EXERCISE: Copy the lines from the one containing "Add a lens line" through the one containing "0.164747, -0.423153, 0.482139]]", inclusive, with "orientation" replaced by "convention" and everything else unchanged. Leave out the pictures.

EXCERPTED RECORDS:
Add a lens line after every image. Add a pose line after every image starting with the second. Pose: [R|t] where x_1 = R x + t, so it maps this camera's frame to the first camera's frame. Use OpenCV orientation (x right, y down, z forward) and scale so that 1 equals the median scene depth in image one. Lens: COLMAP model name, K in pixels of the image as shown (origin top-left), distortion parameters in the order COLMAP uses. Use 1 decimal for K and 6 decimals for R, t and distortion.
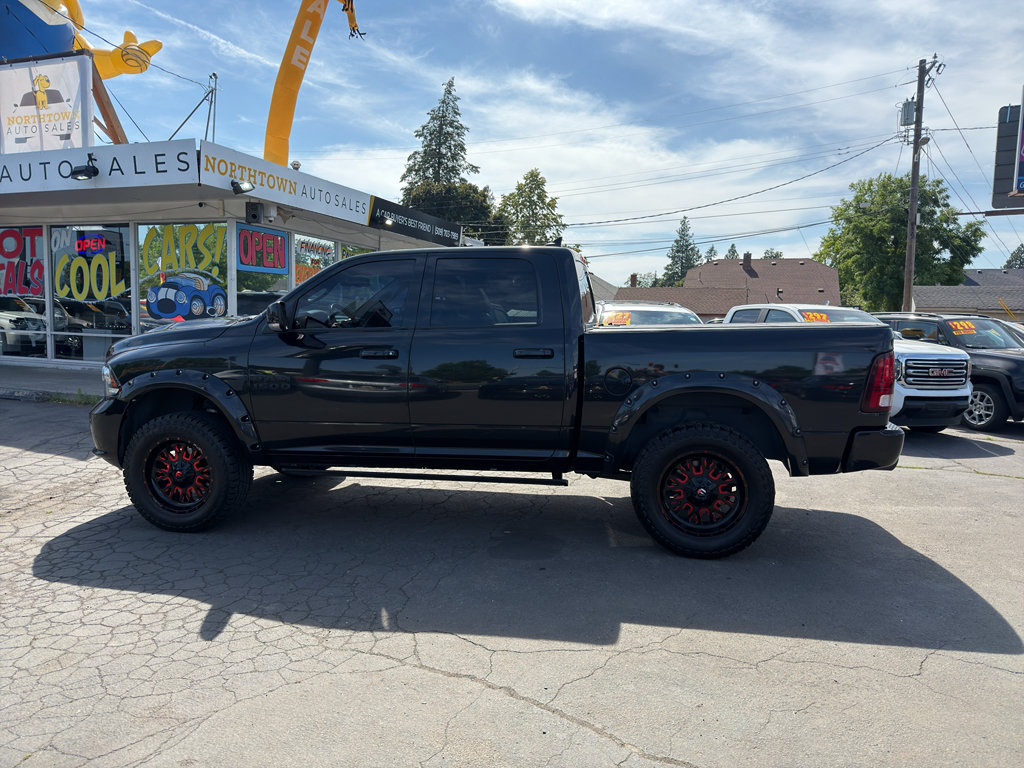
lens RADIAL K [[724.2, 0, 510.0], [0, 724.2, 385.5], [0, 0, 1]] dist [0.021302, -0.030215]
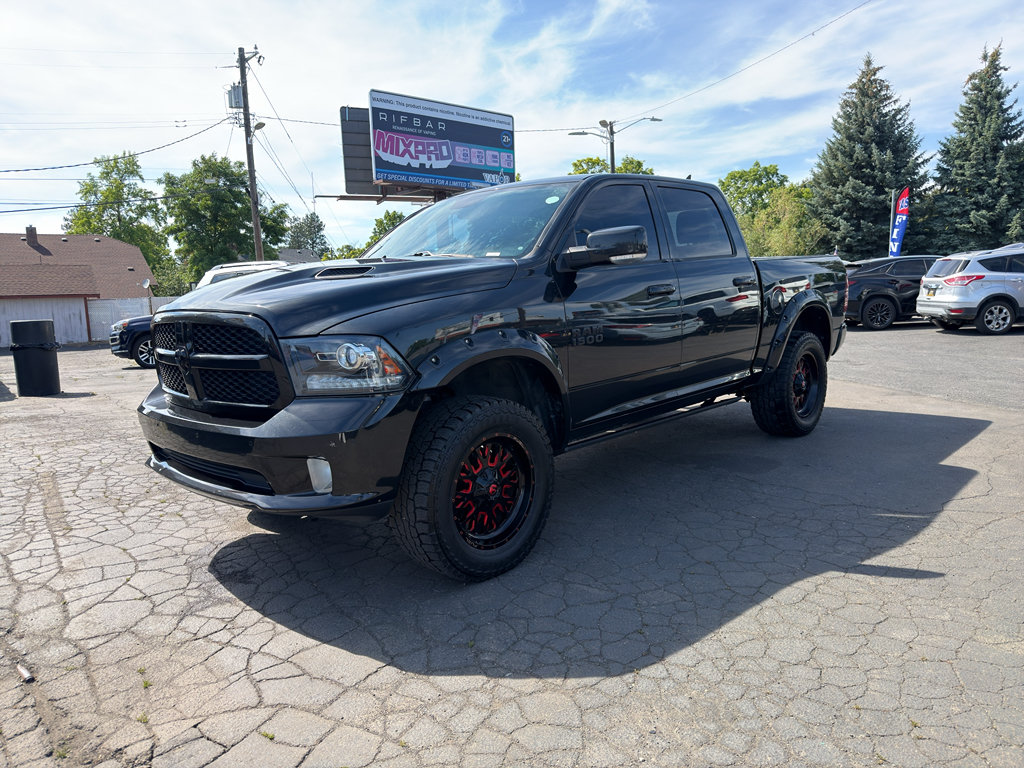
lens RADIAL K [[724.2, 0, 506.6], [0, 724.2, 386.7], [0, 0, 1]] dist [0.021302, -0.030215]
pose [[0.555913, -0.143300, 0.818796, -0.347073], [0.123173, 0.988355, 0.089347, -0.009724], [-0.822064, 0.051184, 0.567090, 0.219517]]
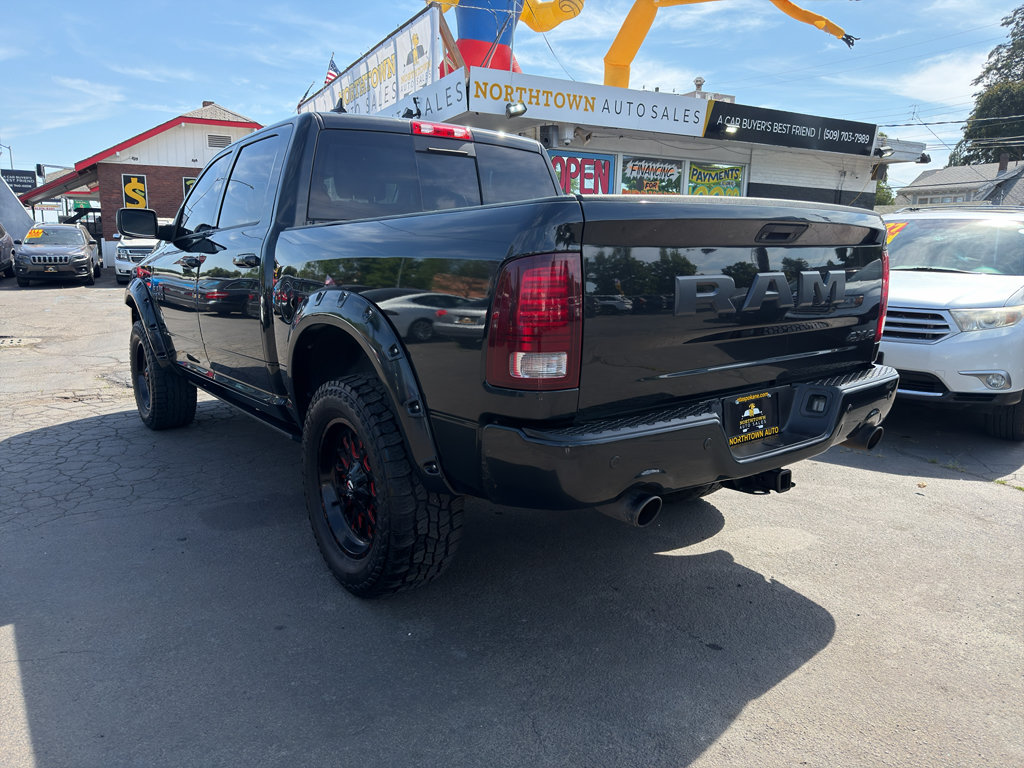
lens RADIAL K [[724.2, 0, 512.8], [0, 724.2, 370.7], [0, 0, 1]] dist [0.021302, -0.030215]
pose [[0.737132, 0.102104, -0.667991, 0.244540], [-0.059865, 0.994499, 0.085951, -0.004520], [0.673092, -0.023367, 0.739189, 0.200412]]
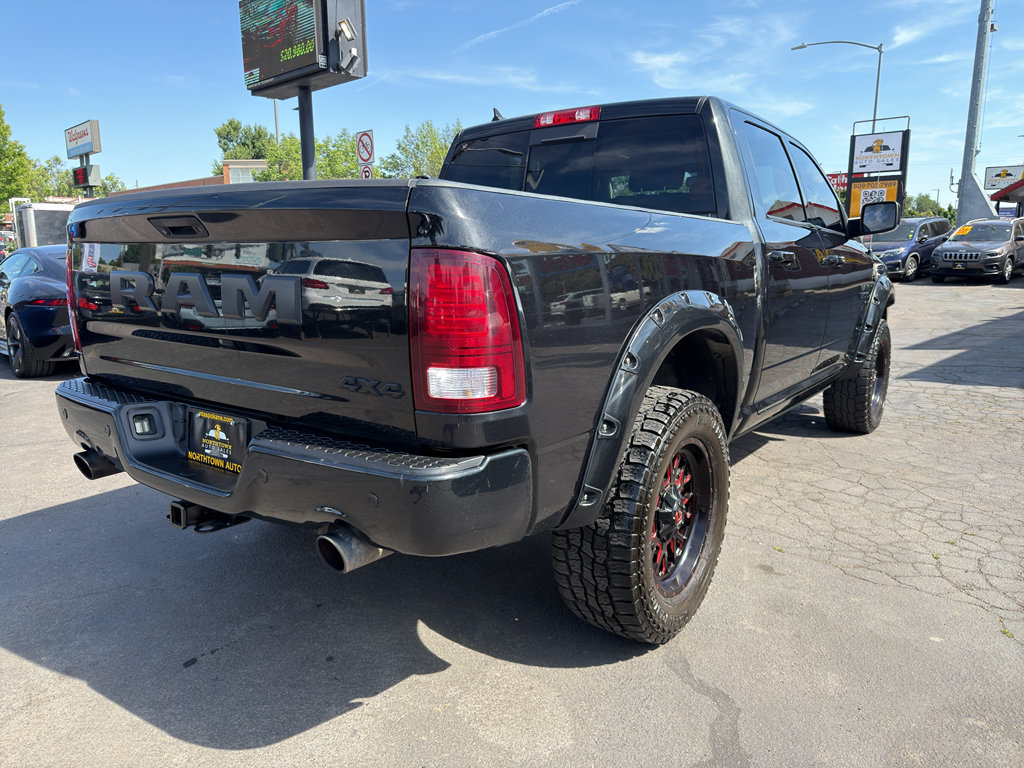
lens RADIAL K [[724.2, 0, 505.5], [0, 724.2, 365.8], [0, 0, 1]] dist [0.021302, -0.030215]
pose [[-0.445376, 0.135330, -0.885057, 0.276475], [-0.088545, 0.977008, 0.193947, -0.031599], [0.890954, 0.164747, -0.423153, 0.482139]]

---

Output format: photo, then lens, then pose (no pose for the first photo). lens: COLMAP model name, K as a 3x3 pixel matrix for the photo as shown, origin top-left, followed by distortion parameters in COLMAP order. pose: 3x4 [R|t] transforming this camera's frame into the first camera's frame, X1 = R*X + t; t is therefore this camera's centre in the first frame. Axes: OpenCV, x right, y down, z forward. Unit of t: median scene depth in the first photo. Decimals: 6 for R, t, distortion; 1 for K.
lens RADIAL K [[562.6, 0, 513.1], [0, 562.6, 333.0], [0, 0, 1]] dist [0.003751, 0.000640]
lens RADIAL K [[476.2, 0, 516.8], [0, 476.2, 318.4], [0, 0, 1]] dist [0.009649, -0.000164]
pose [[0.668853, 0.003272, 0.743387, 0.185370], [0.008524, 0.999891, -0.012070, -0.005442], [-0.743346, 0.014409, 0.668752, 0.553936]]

FINISHED EXERCISE:
Add a lens line after every image. Add a pose line after every image starting with the second. Pose: [R|t] where x_1 = R x + t, so it maps this camera's frame to the first camera's frame. Use OpenCV convention (x right, y down, z forward) and scale so that 1 equals the median scene depth in image one. Lens: COLMAP model name, K in pixels of the image as shown (origin top-left), distortion parameters in the order COLMAP uses. Use 1 decimal for K and 6 decimals for R, t and distortion.
lens RADIAL K [[724.2, 0, 510.0], [0, 724.2, 385.5], [0, 0, 1]] dist [0.021302, -0.030215]
lens RADIAL K [[724.2, 0, 506.6], [0, 724.2, 386.7], [0, 0, 1]] dist [0.021302, -0.030215]
pose [[0.555913, -0.143300, 0.818796, -0.347073], [0.123173, 0.988355, 0.089347, -0.009724], [-0.822064, 0.051184, 0.567090, 0.219517]]
lens RADIAL K [[724.2, 0, 512.8], [0, 724.2, 370.7], [0, 0, 1]] dist [0.021302, -0.030215]
pose [[0.737132, 0.102104, -0.667991, 0.244540], [-0.059865, 0.994499, 0.085951, -0.004520], [0.673092, -0.023367, 0.739189, 0.200412]]
lens RADIAL K [[724.2, 0, 505.5], [0, 724.2, 365.8], [0, 0, 1]] dist [0.021302, -0.030215]
pose [[-0.445376, 0.135330, -0.885057, 0.276475], [-0.088545, 0.977008, 0.193947, -0.031599], [0.890954, 0.164747, -0.423153, 0.482139]]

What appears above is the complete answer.